> Task statement
With the pictures removed, the data below must be transcribed in full and exactly.

─── Supplied material

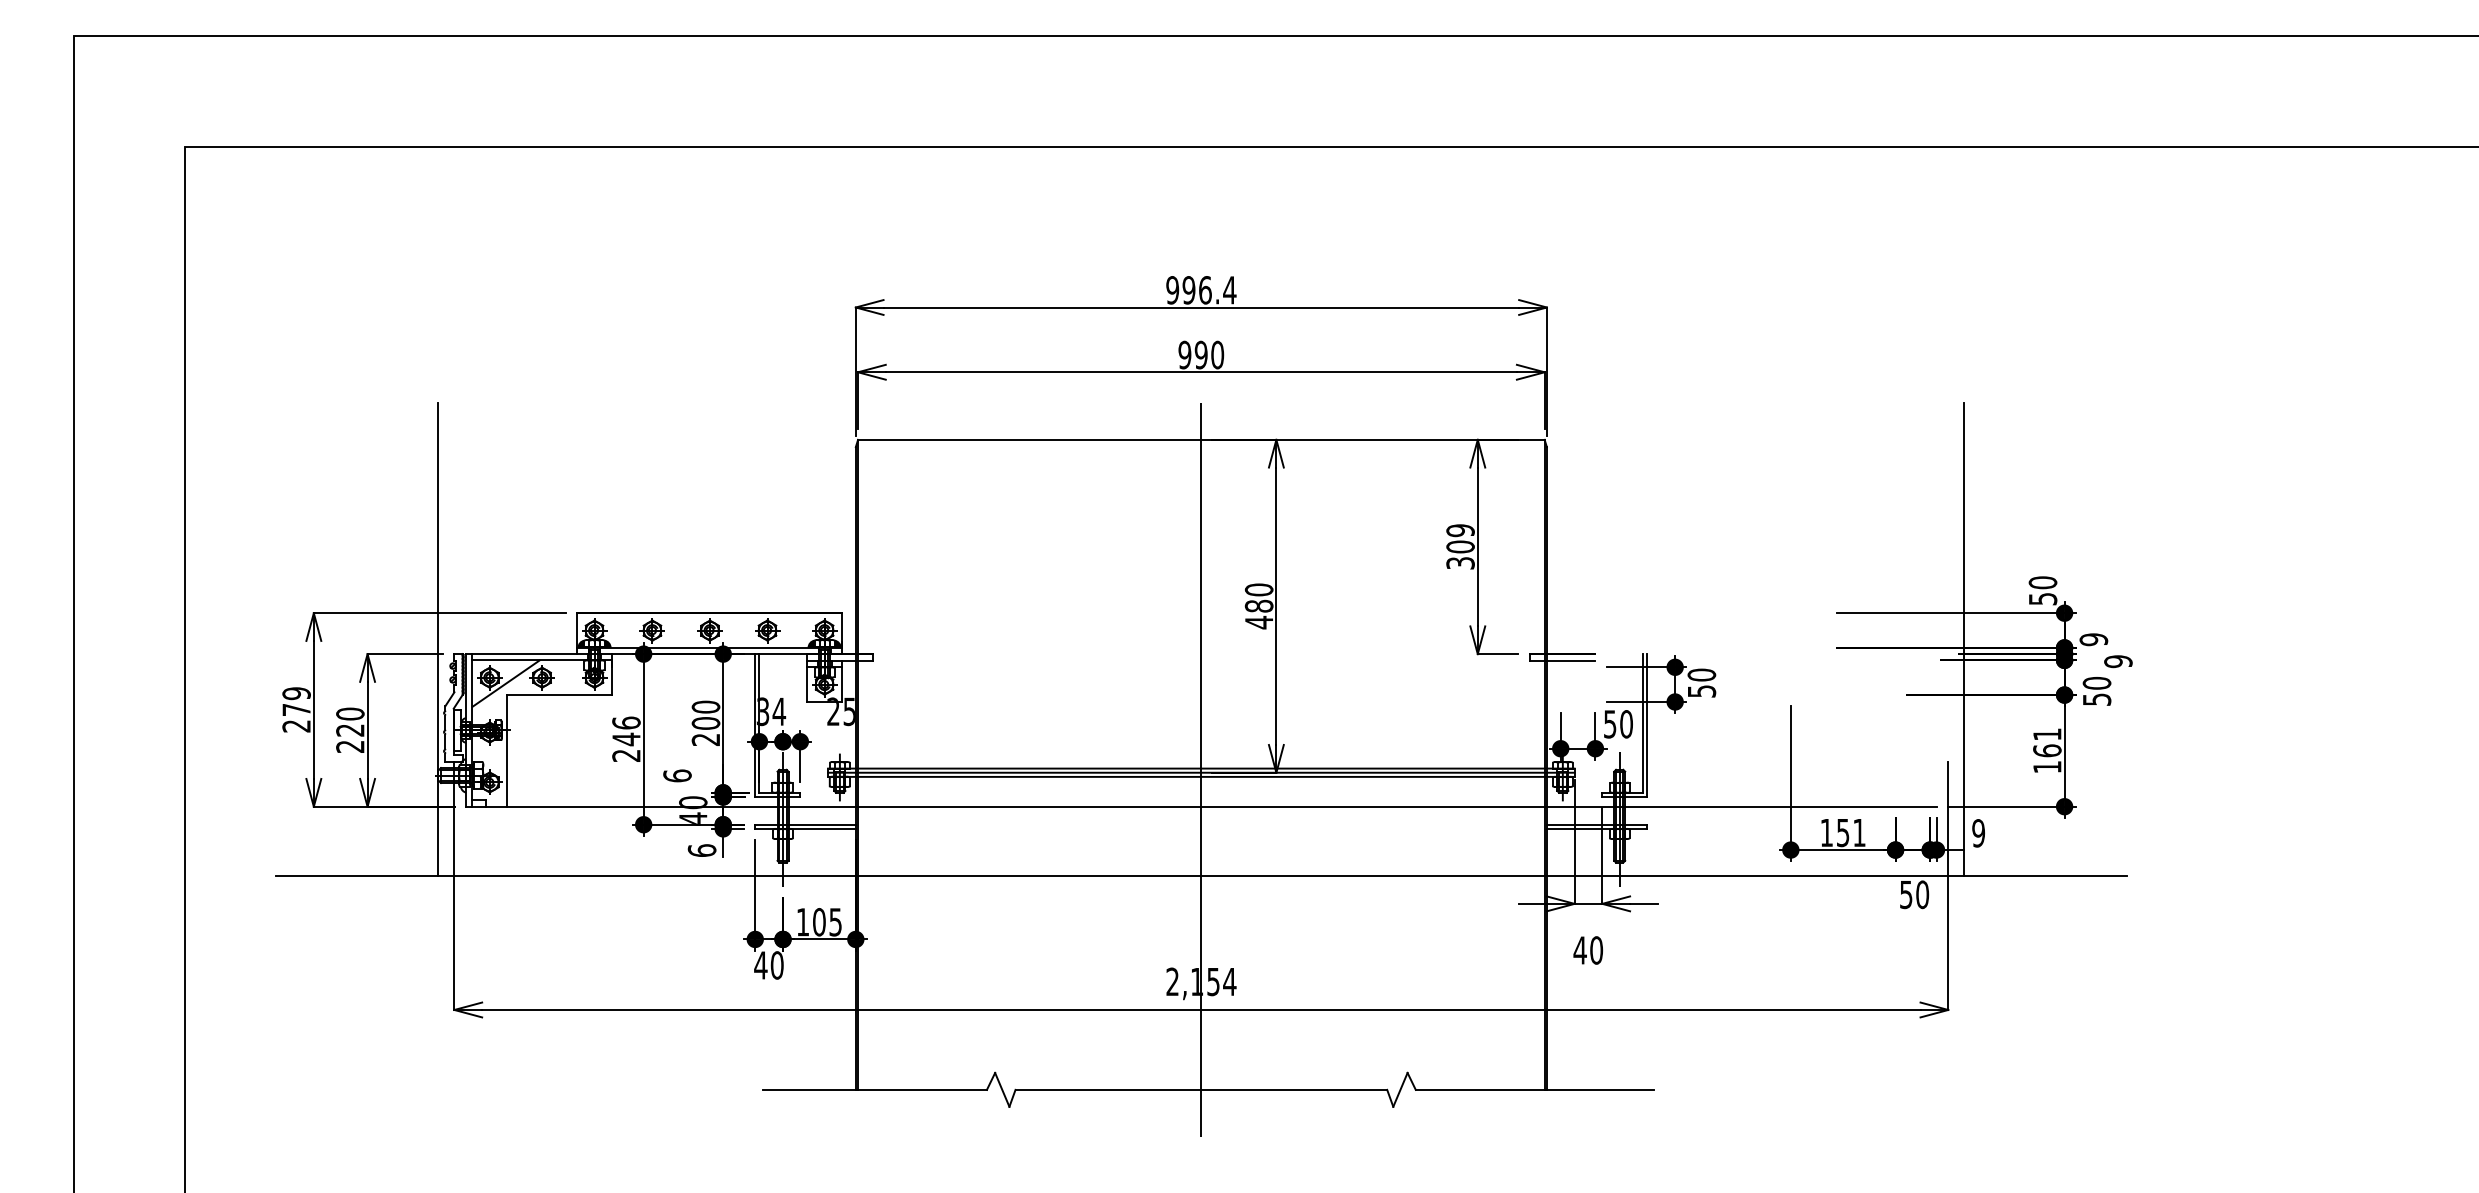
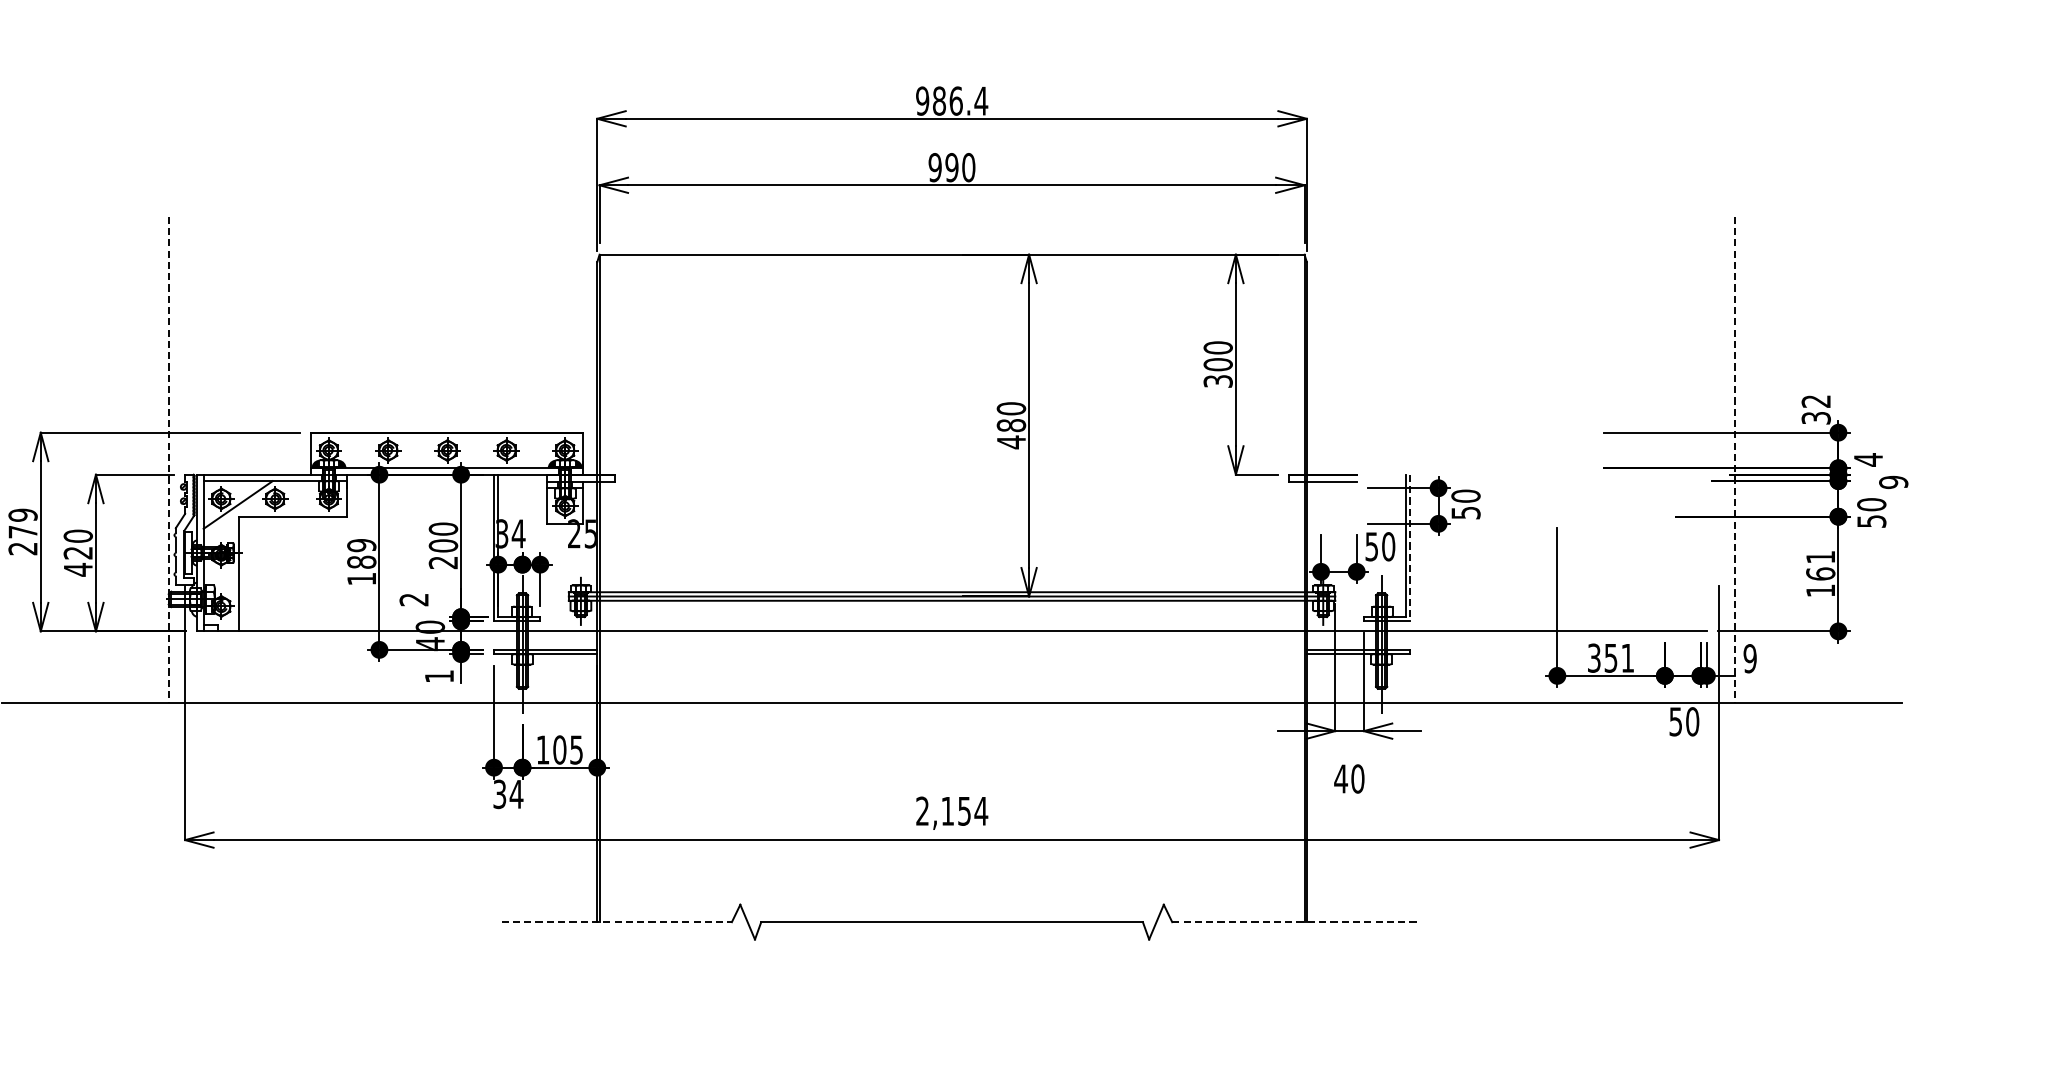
text: (1188, 290) -> (938, 101), 996.4 -> 986.4
text: (1460, 530) -> (1218, 347), 309 -> 300
text: (2042, 590) -> (1815, 409), 50 -> 32
line: (438, 639) -> (168, 459), solid -> dashed
line: (1964, 639) -> (1735, 459), solid -> dashed
text: (2093, 639) -> (1868, 459), 9 -> 4
line: (1647, 726) -> (1410, 549), solid -> dashed
text: (626, 738) -> (361, 561), 246 -> 189
text: (350, 746) -> (78, 569), 220 -> 420
line: (1201, 769) -> (952, 593), removed
text: (677, 775) -> (414, 599), 6 -> 2
text: (1826, 832) -> (1593, 657), 151 -> 351
text: (701, 850) -> (438, 676), 6 -> 1
text: (768, 965) -> (507, 794), 40 -> 34
line: (875, 1089) -> (617, 921), solid -> dashed
line: (1535, 1089) -> (1295, 921), solid -> dashed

──────

> Result for this task
text: (1188, 290) -> (938, 101), 996.4 -> 986.4
text: (1460, 530) -> (1218, 347), 309 -> 300
text: (2042, 590) -> (1815, 409), 50 -> 32
line: (438, 639) -> (168, 459), solid -> dashed
line: (1964, 639) -> (1735, 459), solid -> dashed
text: (2093, 639) -> (1868, 459), 9 -> 4
line: (1647, 726) -> (1410, 549), solid -> dashed
text: (626, 738) -> (361, 561), 246 -> 189
text: (350, 746) -> (78, 569), 220 -> 420
line: (1201, 769) -> (952, 593), removed
text: (677, 775) -> (414, 599), 6 -> 2
text: (1826, 832) -> (1593, 657), 151 -> 351
text: (701, 850) -> (438, 676), 6 -> 1
text: (768, 965) -> (507, 794), 40 -> 34
line: (875, 1089) -> (617, 921), solid -> dashed
line: (1535, 1089) -> (1295, 921), solid -> dashed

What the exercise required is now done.